> [EXERCISE OBJECTIVE] Give back an exact copy of the lines below, from the first through the line with "BEST OF 2013"; please stop there.

> [MATERIAL SUPPLIED]

────────────────

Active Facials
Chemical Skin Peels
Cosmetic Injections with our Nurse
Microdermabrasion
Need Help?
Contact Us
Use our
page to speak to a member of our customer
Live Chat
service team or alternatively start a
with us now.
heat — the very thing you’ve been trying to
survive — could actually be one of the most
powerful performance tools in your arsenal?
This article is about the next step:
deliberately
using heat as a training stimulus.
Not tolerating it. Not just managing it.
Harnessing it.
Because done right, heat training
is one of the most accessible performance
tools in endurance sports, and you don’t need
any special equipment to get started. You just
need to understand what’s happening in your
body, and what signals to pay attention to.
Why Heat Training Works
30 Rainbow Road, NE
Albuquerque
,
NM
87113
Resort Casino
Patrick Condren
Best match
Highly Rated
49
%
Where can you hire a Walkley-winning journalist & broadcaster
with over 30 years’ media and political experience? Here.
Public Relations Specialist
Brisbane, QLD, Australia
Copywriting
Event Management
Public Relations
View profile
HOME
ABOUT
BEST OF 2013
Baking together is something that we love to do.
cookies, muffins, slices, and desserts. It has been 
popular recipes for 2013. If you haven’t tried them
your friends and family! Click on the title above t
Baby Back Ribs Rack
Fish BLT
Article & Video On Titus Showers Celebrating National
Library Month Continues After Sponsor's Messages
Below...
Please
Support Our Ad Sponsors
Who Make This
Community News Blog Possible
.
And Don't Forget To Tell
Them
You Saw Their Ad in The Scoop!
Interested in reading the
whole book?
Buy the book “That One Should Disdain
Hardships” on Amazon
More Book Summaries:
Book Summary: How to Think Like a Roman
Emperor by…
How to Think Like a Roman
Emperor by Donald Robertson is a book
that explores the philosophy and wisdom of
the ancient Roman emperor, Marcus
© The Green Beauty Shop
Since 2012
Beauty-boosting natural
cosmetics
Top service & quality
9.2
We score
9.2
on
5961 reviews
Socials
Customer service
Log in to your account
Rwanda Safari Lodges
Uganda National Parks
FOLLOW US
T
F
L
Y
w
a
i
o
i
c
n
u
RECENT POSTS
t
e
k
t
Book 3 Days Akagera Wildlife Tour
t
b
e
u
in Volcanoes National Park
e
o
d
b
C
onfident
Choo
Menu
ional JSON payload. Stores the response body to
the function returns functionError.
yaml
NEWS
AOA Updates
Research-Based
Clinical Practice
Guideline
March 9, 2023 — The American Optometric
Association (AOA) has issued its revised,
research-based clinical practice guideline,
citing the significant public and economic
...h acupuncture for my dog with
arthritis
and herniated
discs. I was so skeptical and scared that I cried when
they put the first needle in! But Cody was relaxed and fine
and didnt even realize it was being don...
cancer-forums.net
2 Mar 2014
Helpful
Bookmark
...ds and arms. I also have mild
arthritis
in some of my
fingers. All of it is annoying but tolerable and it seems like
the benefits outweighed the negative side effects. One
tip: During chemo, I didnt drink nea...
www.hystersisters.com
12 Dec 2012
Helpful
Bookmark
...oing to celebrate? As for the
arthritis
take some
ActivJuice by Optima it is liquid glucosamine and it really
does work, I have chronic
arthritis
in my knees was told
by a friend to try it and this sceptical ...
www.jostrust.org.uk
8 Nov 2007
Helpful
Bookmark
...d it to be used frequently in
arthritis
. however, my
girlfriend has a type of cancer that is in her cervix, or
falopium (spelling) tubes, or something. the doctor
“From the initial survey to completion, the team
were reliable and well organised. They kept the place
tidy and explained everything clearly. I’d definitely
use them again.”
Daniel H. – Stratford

────────────────

> [TASK OUTPUT]
Active Facials
Chemical Skin Peels
Cosmetic Injections with our Nurse
Microdermabrasion
Need Help?
Contact Us
Use our
page to speak to a member of our customer
Live Chat
service team or alternatively start a
with us now.
heat — the very thing you’ve been trying to
survive — could actually be one of the most
powerful performance tools in your arsenal?
This article is about the next step:
deliberately
using heat as a training stimulus.
Not tolerating it. Not just managing it.
Harnessing it.
Because done right, heat training
is one of the most accessible performance
tools in endurance sports, and you don’t need
any special equipment to get started. You just
need to understand what’s happening in your
body, and what signals to pay attention to.
Why Heat Training Works
30 Rainbow Road, NE
Albuquerque
,
NM
87113
Resort Casino
Patrick Condren
Best match
Highly Rated
49
%
Where can you hire a Walkley-winning journalist & broadcaster
with over 30 years’ media and political experience? Here.
Public Relations Specialist
Brisbane, QLD, Australia
Copywriting
Event Management
Public Relations
View profile
HOME
ABOUT
BEST OF 2013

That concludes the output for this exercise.